DATA BREACH

A data breach happens when the personal information for which your organisation is responsible suffers a security incident resulting in a breach of confidentiality, availability, or integrity, such as where personal information is lost, destroyed, corrupted, or illegitimately disclosed. This includes, for example, situations where someone accesses personal data or passes them on without proper authorisation or where personal data is rendered unavailable through encryption by ransomware, or accidental loss or destruction.

Some personal data breaches – for example, misaddressed letters and emails – can disclose personal data to third parties who had no intention or expectation of receiving it. Unintended recipients of emails, documents or files may decide to retain these for their own purposes and malicious people may threaten to disclose data or use it in unlawful ways.

You may also come into accidental possession of personal data which you have no right to, and in such instance you should take immediate steps to identify the rightful responsible person and remedy the breach in a way that involves the minimum of intrusion or exposure.

You must keep a record of all data breaches.

As part of your compliance framework, you should ensure you have robust breach detection, investigation and internal reporting procedures in place. You need to know how to recognize a breach and assess the potential damage. A breach can have a range of adverse effects including emotional distress, physical and material and financial damage.

Some breaches will only result in a possible inconvenience to those who need the information to do their job, but a breach can also have significant repercussions for persons whose data has been compromised. You will have to assess this on a case-by-case basis.
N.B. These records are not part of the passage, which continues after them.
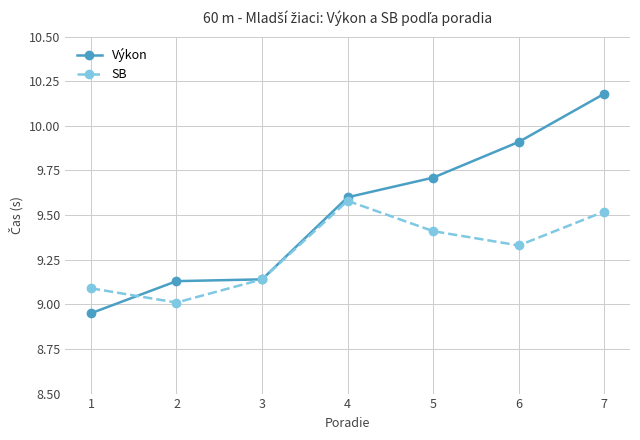

Between 4 and 6, which series saw the biggest shift?

Výkon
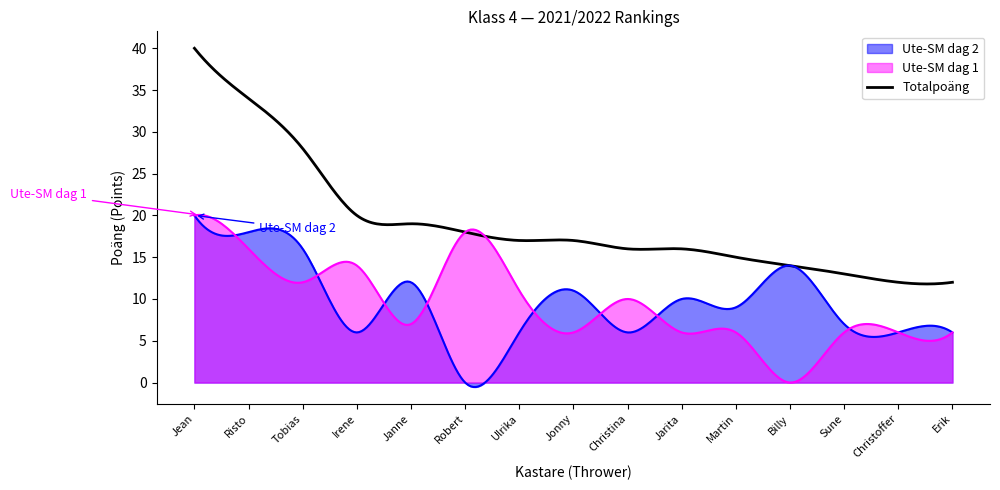

How many positive values does the Ute-SM dag 2 series have?

14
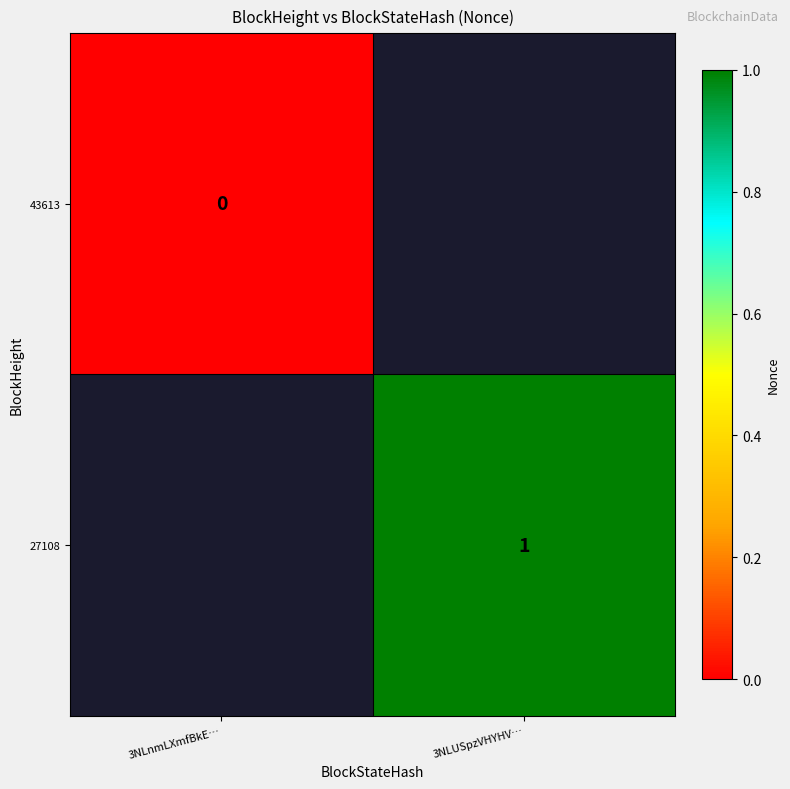

Between 3NLUSpzVHYHV… and 3NLnmLXmfBkE…, which is larger?

3NLnmLXmfBkE…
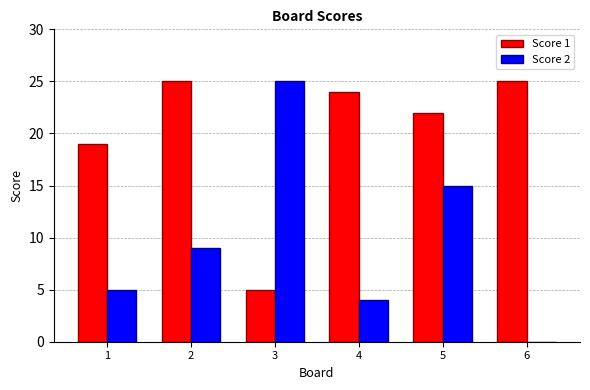

Is it true that Score 1 equals 25 at 6?

True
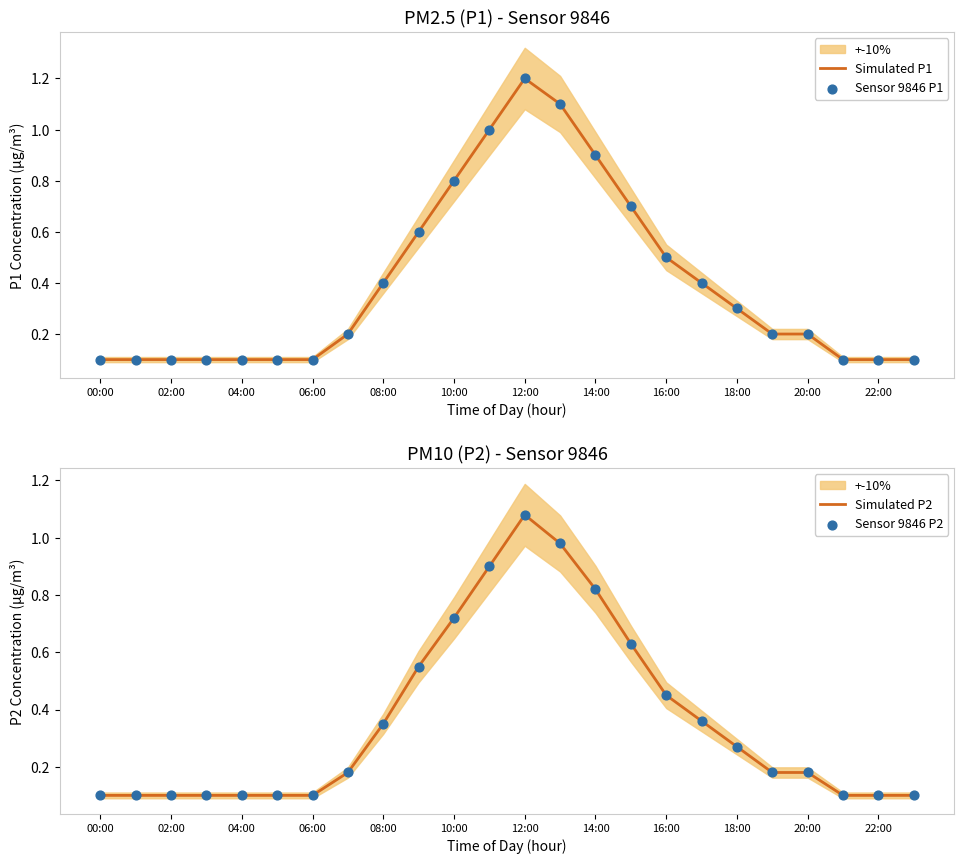

True or false: Simulated P2 has a value of 0.1 at 02:00.

True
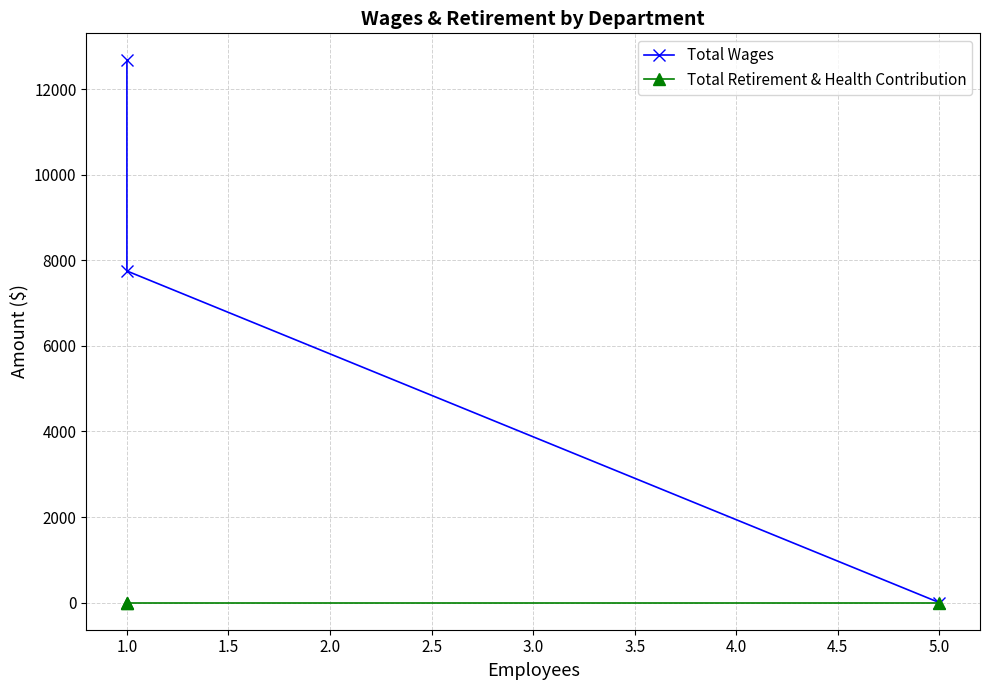

Which series has the largest range (max minus min)?

Total Wages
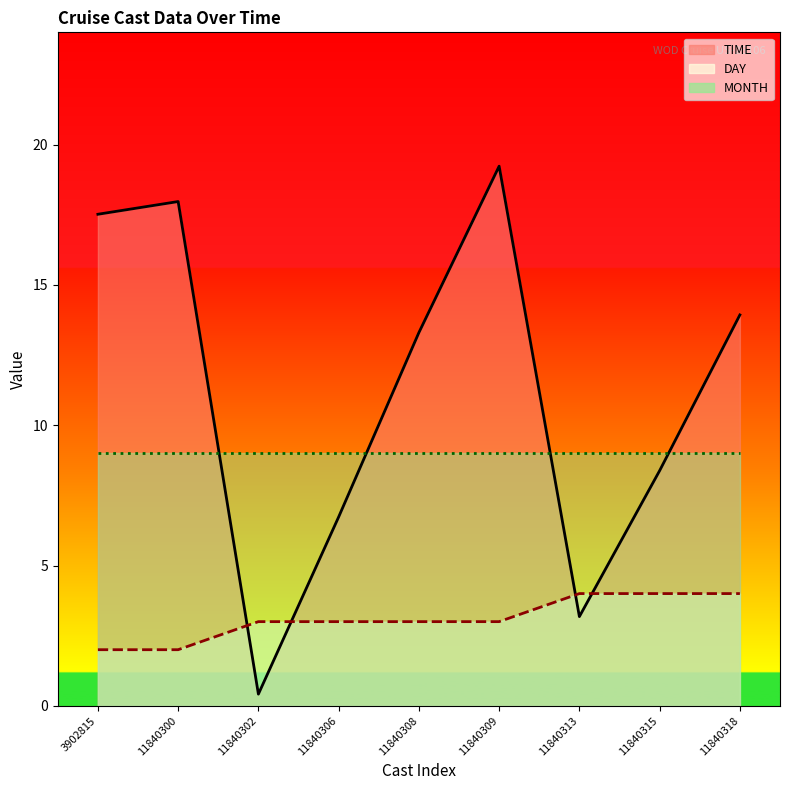

What is the value of the DAY point at the 8th from the left?

4.0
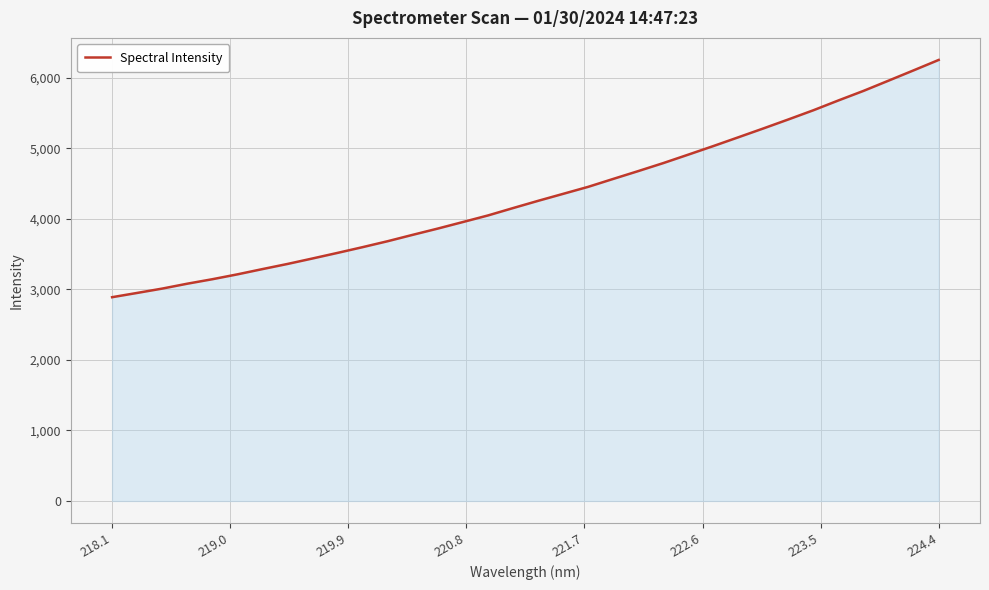

What is the greatest value displayed?

6256.0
It is critical that you have a response plan to address a data breach. Sufficient resources should be allocated to managing the breach in order to limit the damage as much as possible.

Where there are reasonable grounds to believe that the personal information of a data subject has been accessed or acquired by any unauthorised person, you are required to notify:

  • the Information Regulator and
  • the Responsible party (where you are an operator) and
  • the data subject, unless the identity of the data subject cannot be established
  • contractual disclosure

The method of notifying the Information Regulator has not been specified. The notification must be done as soon as reasonably possible after the discovery of the compromise, taking into account the legitimate needs of law enforcement or any measures reasonably necessary to determine the scope of the compromise and to restore the integrity of our organisation’s information system.

Notification of the data subject may only be delayed if the Information Regulator or a law-enforcing body determines that notifying the data subject will impede a criminal investigation.

Non-compliance with the obligation to notify is a breach of POPI and may lead to a fine, imprisonment or both.